Contrary to what scientists have thought, colliding galaxies aren't the only way to turn massive black holes in galactic centers into superbright sources of x-rays, a new study suggests. Indeed, they may not even be the main one.
Many, if not all, large galaxies host at their center a black hole millions or even billions of times as massive as our sun. But only a few of those supermassive black holes glow fiercely enough for scientists to call them "active galactic nuclei." Until recently, most astronomers thought active nuclei were switched on when collisions between galaxies sent huge volumes of gas, including intact stars, swirling into the central black hole, says Alexis Finoguenov, an astronomer at the Max Planck Institute for Extraterrestrial Physics in Garching, Germany.
Now, a survey of hundreds of galaxies by Finoguenov and colleagues, soon to be published in The Astrophysical Journal, hints that intergalactic smashups only occasionally play a role in turning on the active galactic nuclei. In a 5-year study, the team looked at 600 active galaxies in a well-studied patch of sky in the constellation Sextans that is about 10 times the size of the full moon as seen from Earth. Observations with another telescope indicate that the light now reaching Earth left those galaxies as much as 11 billion years ago, the researchers note.
As expected, Finoguenov says, the team found that extremely brilliant active nuclei were rare and that most were only moderately bright at x-ray wavelengths. Surprisingly, however, the vast majority of active galactic nuclei—even the oldest ones, which formed when the universe was smaller and galaxies much closer together than they are today—weren't associated with intergalactic collisions. Instead, the galactic nuclei that were the brightest sources of x-rays were found in massive galaxies that included large amounts of dark matter, the invisible material that adds mass to a galaxy and boosts its gravitational attraction.
The results indicate that a galaxy's central black hole is typically fed by processes inside the galaxy, not by collisions with another similarly large mass of stars, the researchers contend.
The new study "is a nice piece of work," says Mauricio Cisternas, an astronomer at the Max Planck Institute for Astronomy in Heidelberg, Germany.
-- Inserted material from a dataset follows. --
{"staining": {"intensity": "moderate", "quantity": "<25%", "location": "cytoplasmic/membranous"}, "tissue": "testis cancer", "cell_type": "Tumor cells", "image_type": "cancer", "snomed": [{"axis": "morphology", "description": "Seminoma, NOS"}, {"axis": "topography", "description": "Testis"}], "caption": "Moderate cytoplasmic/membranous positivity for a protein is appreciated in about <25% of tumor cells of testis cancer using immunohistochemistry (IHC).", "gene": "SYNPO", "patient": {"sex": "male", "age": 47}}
Earlier this year, Cisternas and colleagues used a completely different method to survey a smaller set of galaxies in the same region of the sky—140 galaxies that were as much as 8 billion years old—and reached the same conclusion as Finoguenov's team did.
Processes that switch on immense pulses of x-ray-generating activity in a galactic black hole aren't well understood, Cisternas notes. "The physics are still unknown," he adds.
In some cases, Cisternas suggests, a galaxy may gradually accrete so much mass that the orbits of its stars become unstable, sending a cascade of material into the central black hole and triggering an immense burst of x-rays. In other cases, minor collisions with small, unseen clusters of stars that orbit the main galaxy, just as the Magellanic Clouds orbit our own Milky Way, could lead to activation of the supermassive black holes at the galactic core.